**Aim of the task**
Leave the pictures out and repeat the rest of the data below exactly.

▼▼▼

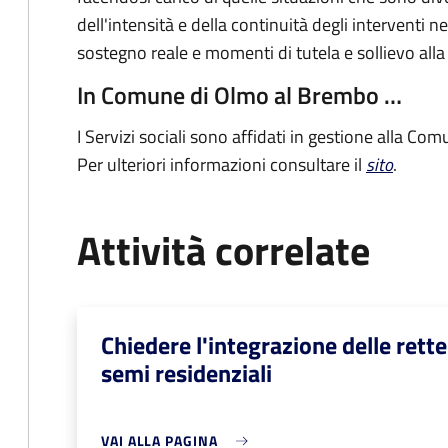
dell'intensità e della continuità degli interventi ne
sostegno reale e momenti di tutela e sollievo alla 
In Comune di Olmo al Brembo …
I Servizi sociali sono affidati in gestione alla 
Per ulteriori informazioni consultare il
sito
.
Attività correlate
Chiedere l'integrazione delle rette
semi residenziali
VAI ALLA PAGINA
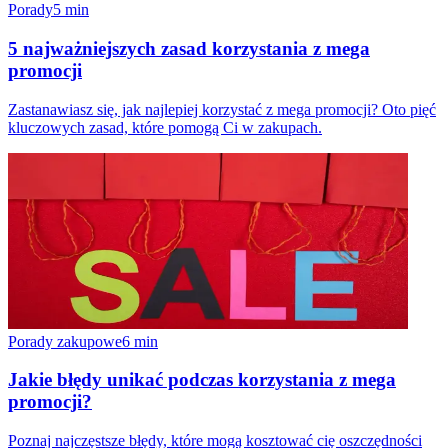
Porady
5
min
5 najważniejszych zasad korzystania z mega
promocji
Zastanawiasz się, jak najlepiej korzystać z mega promocji? Oto pięć
kluczowych zasad, które pomogą Ci w zakupach.
Porady zakupowe
6
min
Jakie błędy unikać podczas korzystania z mega
promocji?
Poznaj najczęstsze błędy, które mogą kosztować cię oszczędności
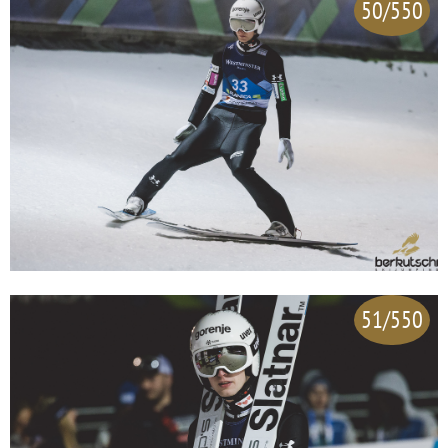
50/550
51/550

▲▲▲

**Completed task**
dell'intensità e della continuità degli interventi ne
sostegno reale e momenti di tutela e sollievo alla 
In Comune di Olmo al Brembo …
I Servizi sociali sono affidati in gestione alla 
Per ulteriori informazioni consultare il
sito
.
Attività correlate
Chiedere l'integrazione delle rette
semi residenziali
VAI ALLA PAGINA
Porady
5
min
5 najważniejszych zasad korzystania z mega
promocji
Zastanawiasz się, jak najlepiej korzystać z mega promocji? Oto pięć
kluczowych zasad, które pomogą Ci w zakupach.
Porady zakupowe
6
min
Jakie błędy unikać podczas korzystania z mega
promocji?
Poznaj najczęstsze błędy, które mogą kosztować cię oszczędności
50/550
51/550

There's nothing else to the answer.